ERC-721 did not foresee the approval of multiple operators to manage a specific token on behalf of its owner. This lead to the establishment of setApprovalForAll() as the predominant way to authorise operators, which affords the approved address control over all assets and creates an unnecessarily broad security risk that has already been exploited in a multitude of phishing attacks. The presented EIP extends ERC-721 by introducing a fine-grained, on-chain approval mechanism that allows owners to authorise multiple, specific operators on a per-token basis; this removes unnecessary access permissions and shrinks the surface for exploits to a minimum. The provided reference implementation further enables cheap revocation of all approvals on a per-owner or per-token basis.

Motivation

The NFT standard defined in ERC-721 allows token owners to "approve" arbitrary addresses to control their tokens—the approved addresses are known as "operators". Two types of approval were defined:

  1. approve(address,uint256) provides a mechanism for only a single operator to be approved for a given tokenId; and
  2. setApprovalForAll(address,bool) toggles whether an operator is approved for every token owned by msg.sender.

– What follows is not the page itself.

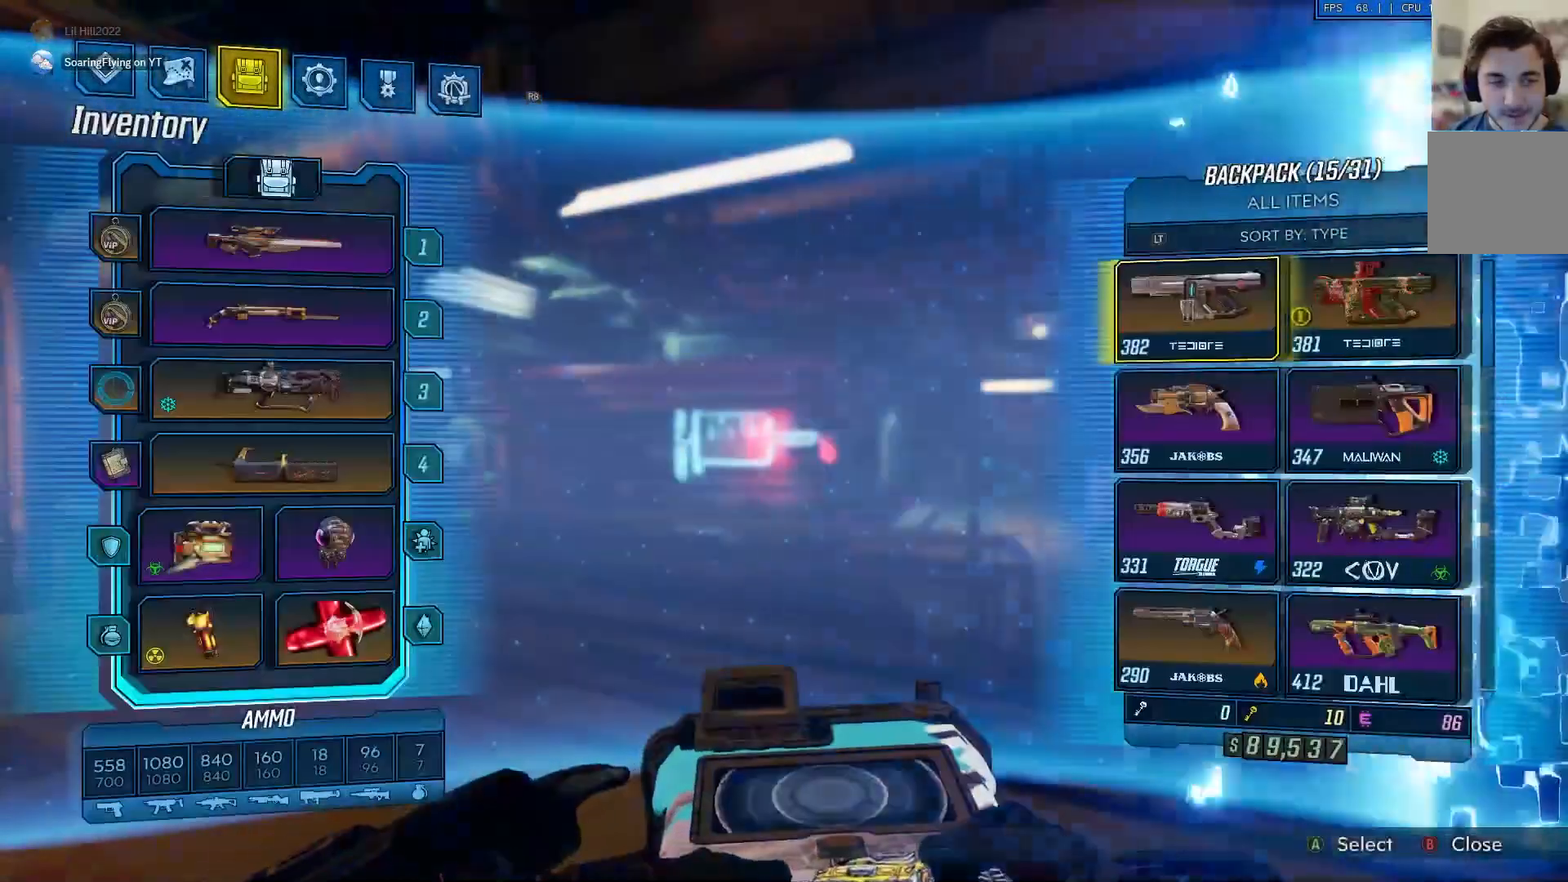
{"buttons": ["DPAD_RIGHT"], "left_stick": "center", "right_stick": "center", "events": [[67, "DPAD_RIGHT", "up"], [467, "DPAD_RIGHT", "down"]]}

With the introduction of multiple NFT marketplaces, the ability to approve multiple operators for a particular token is necessary if sellers wish to allow each marketplace to transfer a token upon sale. There is, however, no mechanism for achieving this without using setApprovalForAll(). This is in conflict with the principle of least privilege and creates an attack vector that is exploited by phishing for malicious (i.e. zero-cost) sell-side signatures that are executed by legitimate marketplace contracts.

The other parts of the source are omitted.